### TRY IT
Lines from the records below that contain the word "counter" are to be copied out.
__________
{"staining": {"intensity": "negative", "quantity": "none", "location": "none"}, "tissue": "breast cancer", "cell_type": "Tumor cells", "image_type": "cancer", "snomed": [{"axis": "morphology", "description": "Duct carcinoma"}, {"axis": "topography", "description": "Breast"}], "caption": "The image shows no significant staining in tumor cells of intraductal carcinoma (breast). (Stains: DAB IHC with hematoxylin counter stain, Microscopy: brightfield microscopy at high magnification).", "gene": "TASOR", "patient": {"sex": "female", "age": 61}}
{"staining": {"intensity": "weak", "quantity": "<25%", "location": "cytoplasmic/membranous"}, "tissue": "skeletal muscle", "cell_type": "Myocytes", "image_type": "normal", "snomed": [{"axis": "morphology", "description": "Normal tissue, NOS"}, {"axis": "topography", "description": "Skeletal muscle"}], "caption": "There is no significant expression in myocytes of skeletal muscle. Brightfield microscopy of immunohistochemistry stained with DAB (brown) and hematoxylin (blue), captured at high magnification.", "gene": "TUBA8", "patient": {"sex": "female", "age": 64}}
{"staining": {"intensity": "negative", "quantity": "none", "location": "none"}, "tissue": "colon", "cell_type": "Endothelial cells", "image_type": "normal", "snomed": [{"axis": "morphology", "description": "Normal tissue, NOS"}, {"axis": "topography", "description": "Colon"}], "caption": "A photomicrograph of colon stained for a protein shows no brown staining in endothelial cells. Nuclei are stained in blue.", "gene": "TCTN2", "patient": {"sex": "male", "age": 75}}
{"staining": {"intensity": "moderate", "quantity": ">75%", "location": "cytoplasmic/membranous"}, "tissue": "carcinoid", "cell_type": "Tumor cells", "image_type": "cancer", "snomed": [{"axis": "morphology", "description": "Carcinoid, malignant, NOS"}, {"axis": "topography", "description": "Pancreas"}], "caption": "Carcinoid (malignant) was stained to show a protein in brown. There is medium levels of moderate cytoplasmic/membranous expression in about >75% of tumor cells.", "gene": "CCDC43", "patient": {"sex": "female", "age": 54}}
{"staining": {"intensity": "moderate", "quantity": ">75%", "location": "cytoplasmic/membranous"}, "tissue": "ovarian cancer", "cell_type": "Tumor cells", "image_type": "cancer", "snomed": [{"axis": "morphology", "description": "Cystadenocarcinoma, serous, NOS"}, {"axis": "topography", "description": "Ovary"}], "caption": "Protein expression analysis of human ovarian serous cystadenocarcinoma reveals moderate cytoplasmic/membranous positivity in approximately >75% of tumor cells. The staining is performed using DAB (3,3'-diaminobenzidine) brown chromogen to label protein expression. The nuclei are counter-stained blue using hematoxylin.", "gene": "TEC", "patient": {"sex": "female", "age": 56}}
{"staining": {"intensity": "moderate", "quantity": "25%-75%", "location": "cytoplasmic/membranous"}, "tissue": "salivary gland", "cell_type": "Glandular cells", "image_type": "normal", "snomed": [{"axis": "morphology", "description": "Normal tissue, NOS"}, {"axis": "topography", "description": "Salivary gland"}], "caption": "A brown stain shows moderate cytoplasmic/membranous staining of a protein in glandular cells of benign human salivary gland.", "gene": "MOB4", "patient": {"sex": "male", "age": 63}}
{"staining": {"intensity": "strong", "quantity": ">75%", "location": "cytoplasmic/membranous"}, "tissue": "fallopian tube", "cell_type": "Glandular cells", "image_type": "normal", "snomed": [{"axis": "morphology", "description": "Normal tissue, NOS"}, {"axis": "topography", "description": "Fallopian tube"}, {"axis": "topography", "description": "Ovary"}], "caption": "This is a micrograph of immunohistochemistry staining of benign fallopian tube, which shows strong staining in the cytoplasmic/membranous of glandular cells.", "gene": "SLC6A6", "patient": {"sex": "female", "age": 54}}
__________
### RESPONSE TO THIS TASK
{"staining": {"intensity": "negative", "quantity": "none", "location": "none"}, "tissue": "breast cancer", "cell_type": "Tumor cells", "image_type": "cancer", "snomed": [{"axis": "morphology", "description": "Duct carcinoma"}, {"axis": "topography", "description": "Breast"}], "caption": "The image shows no significant staining in tumor cells of intraductal carcinoma (breast). (Stains: DAB IHC with hematoxylin counter stain, Microscopy: brightfield microscopy at high magnification).", "gene": "TASOR", "patient": {"sex": "female", "age": 61}}
{"staining": {"intensity": "moderate", "quantity": ">75%", "location": "cytoplasmic/membranous"}, "tissue": "ovarian cancer", "cell_type": "Tumor cells", "image_type": "cancer", "snomed": [{"axis": "morphology", "description": "Cystadenocarcinoma, serous, NOS"}, {"axis": "topography", "description": "Ovary"}], "caption": "Protein expression analysis of human ovarian serous cystadenocarcinoma reveals moderate cytoplasmic/membranous positivity in approximately >75% of tumor cells. The staining is performed using DAB (3,3'-diaminobenzidine) brown chromogen to label protein expression. The nuclei are counter-stained blue using hematoxylin.", "gene": "TEC", "patient": {"sex": "female", "age": 56}}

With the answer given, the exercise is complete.